Assignment = Below are the entries to work from; restate word for word the portion that opens with the line containing "(at 104.14 76.2 0)" and closes with the line containing "(at 52.07 41.91)", keeping both.

**** Given records

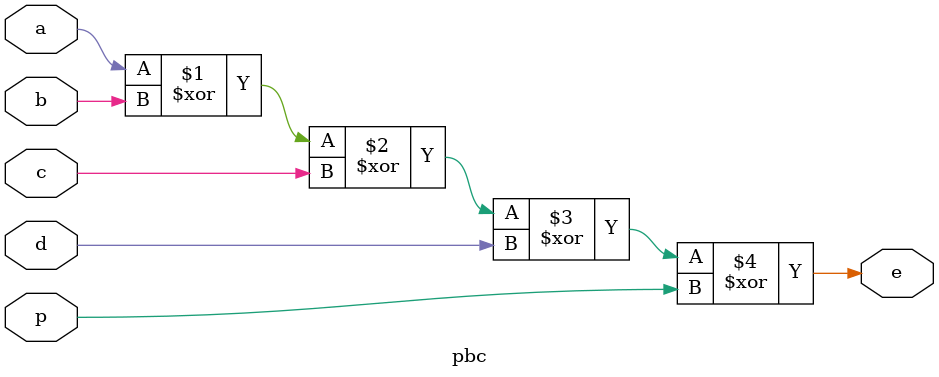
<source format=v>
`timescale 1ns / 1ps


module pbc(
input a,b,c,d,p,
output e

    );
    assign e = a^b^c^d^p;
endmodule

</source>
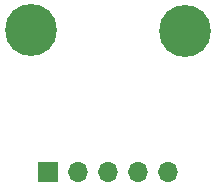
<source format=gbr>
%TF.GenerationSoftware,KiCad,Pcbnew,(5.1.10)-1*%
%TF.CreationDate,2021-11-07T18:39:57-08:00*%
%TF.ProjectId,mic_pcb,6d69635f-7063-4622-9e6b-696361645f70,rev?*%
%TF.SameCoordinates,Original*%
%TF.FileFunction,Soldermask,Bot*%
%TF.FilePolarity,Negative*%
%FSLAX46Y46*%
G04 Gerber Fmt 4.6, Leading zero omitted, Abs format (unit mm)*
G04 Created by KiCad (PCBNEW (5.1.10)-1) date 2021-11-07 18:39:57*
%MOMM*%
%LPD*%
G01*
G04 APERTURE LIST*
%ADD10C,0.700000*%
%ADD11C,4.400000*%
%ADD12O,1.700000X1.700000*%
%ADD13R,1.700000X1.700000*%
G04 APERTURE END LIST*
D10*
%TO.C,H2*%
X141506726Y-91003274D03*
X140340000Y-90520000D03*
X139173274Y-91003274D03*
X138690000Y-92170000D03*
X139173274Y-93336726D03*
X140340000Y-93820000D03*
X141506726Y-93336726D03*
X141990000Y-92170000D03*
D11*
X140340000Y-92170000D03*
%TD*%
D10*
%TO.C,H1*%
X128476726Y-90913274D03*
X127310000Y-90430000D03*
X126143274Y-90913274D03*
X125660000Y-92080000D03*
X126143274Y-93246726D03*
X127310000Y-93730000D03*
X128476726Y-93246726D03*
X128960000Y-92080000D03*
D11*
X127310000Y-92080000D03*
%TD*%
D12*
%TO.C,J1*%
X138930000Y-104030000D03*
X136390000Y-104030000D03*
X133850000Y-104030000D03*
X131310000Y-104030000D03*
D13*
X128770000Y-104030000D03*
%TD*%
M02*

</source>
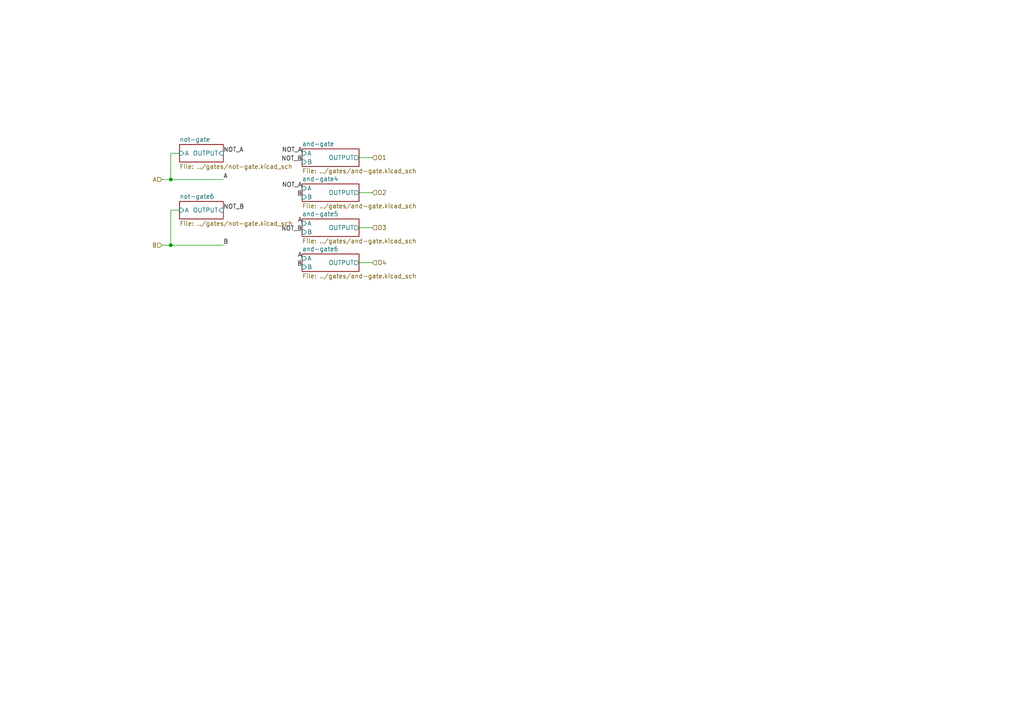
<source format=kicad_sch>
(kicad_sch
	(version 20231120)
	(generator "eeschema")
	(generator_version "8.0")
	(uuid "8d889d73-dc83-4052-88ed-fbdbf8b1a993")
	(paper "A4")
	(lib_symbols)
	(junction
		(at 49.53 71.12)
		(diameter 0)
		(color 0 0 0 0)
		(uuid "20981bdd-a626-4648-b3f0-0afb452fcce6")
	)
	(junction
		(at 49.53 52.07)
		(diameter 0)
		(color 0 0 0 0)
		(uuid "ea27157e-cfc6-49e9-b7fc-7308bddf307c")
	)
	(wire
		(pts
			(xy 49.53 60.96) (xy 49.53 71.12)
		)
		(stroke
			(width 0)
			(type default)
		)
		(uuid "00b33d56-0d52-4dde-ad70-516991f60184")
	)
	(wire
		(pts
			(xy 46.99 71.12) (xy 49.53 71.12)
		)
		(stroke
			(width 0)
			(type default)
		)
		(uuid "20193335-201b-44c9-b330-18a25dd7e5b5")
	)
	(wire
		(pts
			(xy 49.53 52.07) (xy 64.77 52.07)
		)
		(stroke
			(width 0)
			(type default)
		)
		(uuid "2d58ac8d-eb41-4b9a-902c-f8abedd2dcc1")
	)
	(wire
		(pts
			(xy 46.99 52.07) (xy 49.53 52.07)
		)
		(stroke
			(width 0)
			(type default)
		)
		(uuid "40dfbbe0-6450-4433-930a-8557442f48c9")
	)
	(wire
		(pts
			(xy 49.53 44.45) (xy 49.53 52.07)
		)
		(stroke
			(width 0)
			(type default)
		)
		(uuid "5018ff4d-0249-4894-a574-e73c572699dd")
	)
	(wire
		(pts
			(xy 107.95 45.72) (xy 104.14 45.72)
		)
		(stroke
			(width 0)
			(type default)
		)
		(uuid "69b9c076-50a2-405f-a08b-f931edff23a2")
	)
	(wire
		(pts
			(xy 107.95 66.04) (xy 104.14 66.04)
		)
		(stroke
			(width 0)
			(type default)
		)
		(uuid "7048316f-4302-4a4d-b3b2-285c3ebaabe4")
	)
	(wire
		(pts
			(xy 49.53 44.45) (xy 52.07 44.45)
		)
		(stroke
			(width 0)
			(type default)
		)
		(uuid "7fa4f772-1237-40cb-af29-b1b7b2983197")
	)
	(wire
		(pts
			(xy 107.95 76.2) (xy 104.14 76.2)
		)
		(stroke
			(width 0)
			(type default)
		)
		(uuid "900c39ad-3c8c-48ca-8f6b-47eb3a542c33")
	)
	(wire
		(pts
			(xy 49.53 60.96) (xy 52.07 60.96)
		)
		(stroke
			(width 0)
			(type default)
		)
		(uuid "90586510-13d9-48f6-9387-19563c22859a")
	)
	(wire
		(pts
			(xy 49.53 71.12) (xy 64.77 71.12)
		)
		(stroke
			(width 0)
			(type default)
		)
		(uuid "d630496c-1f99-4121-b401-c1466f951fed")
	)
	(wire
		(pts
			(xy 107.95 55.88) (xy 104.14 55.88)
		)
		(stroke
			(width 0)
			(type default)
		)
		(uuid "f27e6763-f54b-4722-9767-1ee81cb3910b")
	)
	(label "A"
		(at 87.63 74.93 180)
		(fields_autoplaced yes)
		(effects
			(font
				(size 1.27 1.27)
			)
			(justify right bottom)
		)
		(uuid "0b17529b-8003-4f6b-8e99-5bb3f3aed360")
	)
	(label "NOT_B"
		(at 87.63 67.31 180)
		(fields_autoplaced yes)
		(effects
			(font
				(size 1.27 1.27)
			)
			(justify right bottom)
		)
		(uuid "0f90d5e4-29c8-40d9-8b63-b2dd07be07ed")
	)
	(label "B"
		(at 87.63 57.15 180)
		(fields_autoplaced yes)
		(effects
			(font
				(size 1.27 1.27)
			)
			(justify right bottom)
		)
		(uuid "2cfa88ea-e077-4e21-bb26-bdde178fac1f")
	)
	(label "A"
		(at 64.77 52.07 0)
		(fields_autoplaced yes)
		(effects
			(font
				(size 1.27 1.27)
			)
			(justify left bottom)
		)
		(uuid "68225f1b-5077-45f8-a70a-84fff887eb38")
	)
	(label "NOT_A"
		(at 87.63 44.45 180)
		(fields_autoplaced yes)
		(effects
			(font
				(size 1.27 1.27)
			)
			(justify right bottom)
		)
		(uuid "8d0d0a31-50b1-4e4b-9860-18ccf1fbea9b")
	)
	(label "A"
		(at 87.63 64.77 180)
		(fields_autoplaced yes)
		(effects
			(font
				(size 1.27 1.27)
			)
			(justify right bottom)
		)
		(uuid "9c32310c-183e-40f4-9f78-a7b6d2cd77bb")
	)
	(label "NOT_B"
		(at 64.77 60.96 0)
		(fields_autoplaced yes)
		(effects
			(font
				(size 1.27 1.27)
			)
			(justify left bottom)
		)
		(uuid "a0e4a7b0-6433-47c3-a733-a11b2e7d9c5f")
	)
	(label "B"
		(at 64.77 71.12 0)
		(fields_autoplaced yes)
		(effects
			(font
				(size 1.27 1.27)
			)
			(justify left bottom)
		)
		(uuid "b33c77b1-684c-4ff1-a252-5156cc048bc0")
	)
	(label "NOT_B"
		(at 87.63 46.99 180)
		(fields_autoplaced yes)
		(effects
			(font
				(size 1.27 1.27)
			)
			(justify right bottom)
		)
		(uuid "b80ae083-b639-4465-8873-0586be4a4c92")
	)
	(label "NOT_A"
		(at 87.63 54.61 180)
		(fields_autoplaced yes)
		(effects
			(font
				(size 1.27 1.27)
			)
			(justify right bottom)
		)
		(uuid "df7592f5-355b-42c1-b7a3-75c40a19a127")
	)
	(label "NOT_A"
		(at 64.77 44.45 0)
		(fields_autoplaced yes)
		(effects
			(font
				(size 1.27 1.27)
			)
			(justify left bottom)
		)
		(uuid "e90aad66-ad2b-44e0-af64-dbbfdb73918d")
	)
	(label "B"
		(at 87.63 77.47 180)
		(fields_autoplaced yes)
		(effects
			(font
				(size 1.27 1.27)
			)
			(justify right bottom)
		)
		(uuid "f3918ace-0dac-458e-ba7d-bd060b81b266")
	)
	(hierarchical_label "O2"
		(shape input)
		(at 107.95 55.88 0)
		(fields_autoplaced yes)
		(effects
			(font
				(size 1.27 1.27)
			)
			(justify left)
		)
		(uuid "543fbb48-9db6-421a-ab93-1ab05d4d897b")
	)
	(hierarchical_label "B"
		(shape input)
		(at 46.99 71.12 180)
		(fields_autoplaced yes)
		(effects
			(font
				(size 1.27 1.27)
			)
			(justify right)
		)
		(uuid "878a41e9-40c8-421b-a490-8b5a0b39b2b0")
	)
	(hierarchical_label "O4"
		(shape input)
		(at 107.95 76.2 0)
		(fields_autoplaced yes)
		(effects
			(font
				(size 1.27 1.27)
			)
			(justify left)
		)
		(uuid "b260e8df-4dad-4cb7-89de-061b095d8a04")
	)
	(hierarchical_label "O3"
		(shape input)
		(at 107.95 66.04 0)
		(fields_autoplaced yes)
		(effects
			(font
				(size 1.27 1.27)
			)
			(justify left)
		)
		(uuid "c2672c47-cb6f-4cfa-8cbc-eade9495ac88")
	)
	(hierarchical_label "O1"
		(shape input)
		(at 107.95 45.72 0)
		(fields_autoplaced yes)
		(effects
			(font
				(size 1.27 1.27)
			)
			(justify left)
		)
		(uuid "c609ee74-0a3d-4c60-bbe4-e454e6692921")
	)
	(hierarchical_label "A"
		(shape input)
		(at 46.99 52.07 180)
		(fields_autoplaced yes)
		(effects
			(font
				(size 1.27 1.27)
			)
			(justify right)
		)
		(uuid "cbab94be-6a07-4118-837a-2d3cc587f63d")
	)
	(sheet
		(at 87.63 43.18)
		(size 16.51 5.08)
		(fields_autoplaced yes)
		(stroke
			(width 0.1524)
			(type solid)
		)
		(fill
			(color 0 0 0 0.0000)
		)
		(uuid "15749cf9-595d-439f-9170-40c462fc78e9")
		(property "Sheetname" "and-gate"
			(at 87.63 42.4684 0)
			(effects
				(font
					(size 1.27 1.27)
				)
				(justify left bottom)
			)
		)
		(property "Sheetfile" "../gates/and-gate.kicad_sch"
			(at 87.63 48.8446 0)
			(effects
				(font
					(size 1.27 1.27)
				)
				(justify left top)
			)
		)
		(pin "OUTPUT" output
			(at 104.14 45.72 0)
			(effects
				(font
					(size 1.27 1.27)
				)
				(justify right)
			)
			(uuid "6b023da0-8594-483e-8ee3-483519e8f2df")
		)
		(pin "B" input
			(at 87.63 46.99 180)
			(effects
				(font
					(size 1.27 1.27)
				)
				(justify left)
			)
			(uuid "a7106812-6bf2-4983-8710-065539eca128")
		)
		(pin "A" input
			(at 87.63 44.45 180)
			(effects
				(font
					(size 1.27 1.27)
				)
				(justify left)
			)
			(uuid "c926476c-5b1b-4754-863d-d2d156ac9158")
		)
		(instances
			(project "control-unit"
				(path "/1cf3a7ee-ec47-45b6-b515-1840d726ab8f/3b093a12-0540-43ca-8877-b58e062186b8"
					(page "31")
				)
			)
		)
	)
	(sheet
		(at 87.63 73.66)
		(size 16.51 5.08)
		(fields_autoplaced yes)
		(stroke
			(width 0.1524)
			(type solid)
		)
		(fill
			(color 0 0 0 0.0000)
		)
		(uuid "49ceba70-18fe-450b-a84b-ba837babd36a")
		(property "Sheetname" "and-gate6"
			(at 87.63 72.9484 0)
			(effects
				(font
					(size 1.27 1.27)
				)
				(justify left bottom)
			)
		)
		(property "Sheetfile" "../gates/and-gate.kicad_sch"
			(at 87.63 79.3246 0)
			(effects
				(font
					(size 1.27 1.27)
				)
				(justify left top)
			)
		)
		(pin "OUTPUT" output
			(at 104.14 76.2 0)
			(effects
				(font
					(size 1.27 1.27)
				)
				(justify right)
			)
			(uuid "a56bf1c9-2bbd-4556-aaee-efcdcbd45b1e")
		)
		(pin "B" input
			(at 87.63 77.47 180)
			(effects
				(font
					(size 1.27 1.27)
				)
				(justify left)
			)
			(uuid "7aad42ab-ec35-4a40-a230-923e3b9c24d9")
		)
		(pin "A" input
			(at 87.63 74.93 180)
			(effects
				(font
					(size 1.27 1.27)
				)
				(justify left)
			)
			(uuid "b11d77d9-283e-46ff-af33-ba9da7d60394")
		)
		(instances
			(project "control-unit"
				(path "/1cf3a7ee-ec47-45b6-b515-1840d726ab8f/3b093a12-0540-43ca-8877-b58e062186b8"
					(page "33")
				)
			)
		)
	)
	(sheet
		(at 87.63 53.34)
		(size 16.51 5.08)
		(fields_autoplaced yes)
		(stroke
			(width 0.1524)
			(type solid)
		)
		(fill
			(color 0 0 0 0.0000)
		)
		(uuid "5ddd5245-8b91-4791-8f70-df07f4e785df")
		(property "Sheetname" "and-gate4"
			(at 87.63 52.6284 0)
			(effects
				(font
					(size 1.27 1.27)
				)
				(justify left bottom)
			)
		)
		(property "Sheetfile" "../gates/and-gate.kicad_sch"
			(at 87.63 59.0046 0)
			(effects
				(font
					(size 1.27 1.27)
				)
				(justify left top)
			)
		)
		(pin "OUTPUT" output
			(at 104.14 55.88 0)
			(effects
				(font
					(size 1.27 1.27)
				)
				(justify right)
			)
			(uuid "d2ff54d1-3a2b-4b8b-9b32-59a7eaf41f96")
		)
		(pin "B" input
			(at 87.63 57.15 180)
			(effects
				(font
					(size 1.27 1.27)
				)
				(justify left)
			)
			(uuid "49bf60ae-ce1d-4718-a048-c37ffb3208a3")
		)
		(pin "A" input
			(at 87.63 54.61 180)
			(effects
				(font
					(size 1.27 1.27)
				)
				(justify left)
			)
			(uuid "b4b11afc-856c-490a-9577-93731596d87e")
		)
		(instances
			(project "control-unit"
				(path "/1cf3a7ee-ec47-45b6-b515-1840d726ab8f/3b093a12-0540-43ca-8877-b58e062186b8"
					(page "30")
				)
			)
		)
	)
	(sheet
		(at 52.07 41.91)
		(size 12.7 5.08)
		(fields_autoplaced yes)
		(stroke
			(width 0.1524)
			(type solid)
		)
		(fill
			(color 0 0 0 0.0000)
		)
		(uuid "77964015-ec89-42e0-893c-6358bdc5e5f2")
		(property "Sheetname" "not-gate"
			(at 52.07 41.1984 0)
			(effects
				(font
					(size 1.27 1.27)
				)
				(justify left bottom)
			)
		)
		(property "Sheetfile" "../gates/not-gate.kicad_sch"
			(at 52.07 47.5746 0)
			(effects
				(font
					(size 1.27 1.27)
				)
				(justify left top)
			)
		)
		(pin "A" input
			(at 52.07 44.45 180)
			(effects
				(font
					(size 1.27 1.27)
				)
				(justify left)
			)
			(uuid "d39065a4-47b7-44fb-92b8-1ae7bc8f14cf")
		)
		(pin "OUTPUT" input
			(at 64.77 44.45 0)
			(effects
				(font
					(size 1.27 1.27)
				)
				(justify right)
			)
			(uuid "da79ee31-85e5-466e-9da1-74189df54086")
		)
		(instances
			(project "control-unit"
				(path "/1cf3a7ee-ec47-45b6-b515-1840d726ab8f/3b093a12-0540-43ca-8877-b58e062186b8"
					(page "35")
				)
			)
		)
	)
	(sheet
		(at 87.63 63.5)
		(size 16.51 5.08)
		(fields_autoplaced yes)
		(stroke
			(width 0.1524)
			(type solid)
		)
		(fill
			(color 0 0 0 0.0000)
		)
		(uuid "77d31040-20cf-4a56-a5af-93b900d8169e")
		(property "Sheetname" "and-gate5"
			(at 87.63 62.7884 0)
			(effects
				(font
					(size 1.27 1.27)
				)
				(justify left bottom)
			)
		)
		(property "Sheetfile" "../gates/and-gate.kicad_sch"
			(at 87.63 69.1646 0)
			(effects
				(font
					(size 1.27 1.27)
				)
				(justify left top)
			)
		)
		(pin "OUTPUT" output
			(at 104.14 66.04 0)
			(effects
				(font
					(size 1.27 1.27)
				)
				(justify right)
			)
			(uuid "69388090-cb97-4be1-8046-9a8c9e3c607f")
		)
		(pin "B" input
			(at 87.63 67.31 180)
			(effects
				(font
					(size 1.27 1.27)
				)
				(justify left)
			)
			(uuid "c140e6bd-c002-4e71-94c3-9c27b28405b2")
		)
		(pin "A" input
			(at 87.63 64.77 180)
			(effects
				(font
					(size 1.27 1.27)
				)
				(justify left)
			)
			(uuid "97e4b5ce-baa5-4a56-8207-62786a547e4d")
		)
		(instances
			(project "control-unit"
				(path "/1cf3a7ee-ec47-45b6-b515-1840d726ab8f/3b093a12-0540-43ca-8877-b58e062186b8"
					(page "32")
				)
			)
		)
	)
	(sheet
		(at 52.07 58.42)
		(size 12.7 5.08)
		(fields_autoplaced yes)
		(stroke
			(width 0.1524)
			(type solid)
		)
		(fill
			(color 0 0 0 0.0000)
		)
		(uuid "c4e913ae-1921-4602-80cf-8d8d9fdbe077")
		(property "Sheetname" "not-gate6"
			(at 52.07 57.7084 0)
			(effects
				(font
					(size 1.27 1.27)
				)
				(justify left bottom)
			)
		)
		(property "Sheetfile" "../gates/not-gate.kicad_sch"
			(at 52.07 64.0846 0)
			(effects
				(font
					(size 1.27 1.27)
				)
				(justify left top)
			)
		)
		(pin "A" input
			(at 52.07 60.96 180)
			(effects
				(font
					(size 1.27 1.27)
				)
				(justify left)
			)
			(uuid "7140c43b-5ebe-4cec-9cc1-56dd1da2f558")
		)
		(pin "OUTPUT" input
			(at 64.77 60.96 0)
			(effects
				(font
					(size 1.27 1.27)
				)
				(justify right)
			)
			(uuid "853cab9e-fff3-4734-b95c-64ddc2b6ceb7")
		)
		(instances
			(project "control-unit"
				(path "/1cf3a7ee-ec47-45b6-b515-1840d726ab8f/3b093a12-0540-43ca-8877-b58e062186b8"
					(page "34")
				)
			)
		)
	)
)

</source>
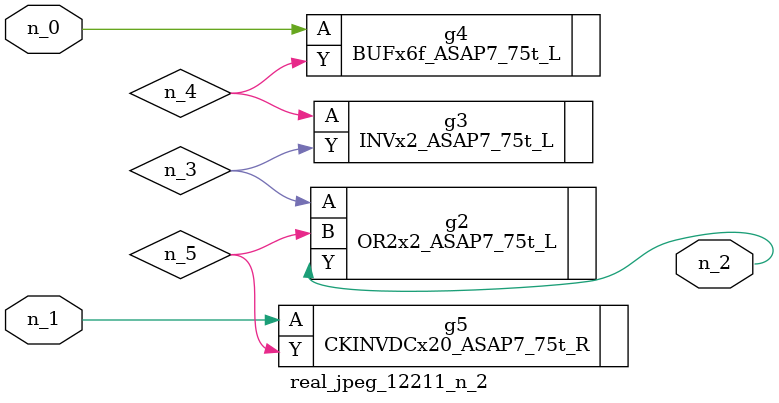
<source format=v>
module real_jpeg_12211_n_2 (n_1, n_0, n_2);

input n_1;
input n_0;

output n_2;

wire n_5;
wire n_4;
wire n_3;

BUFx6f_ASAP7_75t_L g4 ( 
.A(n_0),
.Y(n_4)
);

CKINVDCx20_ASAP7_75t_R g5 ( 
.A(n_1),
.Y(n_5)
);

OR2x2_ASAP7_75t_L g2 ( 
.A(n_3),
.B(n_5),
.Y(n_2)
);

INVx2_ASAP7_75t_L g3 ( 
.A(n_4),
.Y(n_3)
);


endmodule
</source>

********

Solution for this exercise =
			(at 104.14 76.2 0)
			(effects
				(font
					(size 1.27 1.27)
				)
				(justify right)
			)
			(uuid "a56bf1c9-2bbd-4556-aaee-efcdcbd45b1e")
		)
		(pin "B" input
			(at 87.63 77.47 180)
			(effects
				(font
					(size 1.27 1.27)
				)
				(justify left)
			)
			(uuid "7aad42ab-ec35-4a40-a230-923e3b9c24d9")
		)
		(pin "A" input
			(at 87.63 74.93 180)
			(effects
				(font
					(size 1.27 1.27)
				)
				(justify left)
			)
			(uuid "b11d77d9-283e-46ff-af33-ba9da7d60394")
		)
		(instances
			(project "control-unit"
				(path "/1cf3a7ee-ec47-45b6-b515-1840d726ab8f/3b093a12-0540-43ca-8877-b58e062186b8"
					(page "33")
				)
			)
		)
	)
	(sheet
		(at 87.63 53.34)
		(size 16.51 5.08)
		(fields_autoplaced yes)
		(stroke
			(width 0.1524)
			(type solid)
		)
		(fill
			(color 0 0 0 0.0000)
		)
		(uuid "5ddd5245-8b91-4791-8f70-df07f4e785df")
		(property "Sheetname" "and-gate4"
			(at 87.63 52.6284 0)
			(effects
				(font
					(size 1.27 1.27)
				)
				(justify left bottom)
			)
		)
		(property "Sheetfile" "../gates/and-gate.kicad_sch"
			(at 87.63 59.0046 0)
			(effects
				(font
					(size 1.27 1.27)
				)
				(justify left top)
			)
		)
		(pin "OUTPUT" output
			(at 104.14 55.88 0)
			(effects
				(font
					(size 1.27 1.27)
				)
				(justify right)
			)
			(uuid "d2ff54d1-3a2b-4b8b-9b32-59a7eaf41f96")
		)
		(pin "B" input
			(at 87.63 57.15 180)
			(effects
				(font
					(size 1.27 1.27)
				)
				(justify left)
			)
			(uuid "49bf60ae-ce1d-4718-a048-c37ffb3208a3")
		)
		(pin "A" input
			(at 87.63 54.61 180)
			(effects
				(font
					(size 1.27 1.27)
				)
				(justify left)
			)
			(uuid "b4b11afc-856c-490a-9577-93731596d87e")
		)
		(instances
			(project "control-unit"
				(path "/1cf3a7ee-ec47-45b6-b515-1840d726ab8f/3b093a12-0540-43ca-8877-b58e062186b8"
					(page "30")
				)
			)
		)
	)
	(sheet
		(at 52.07 41.91)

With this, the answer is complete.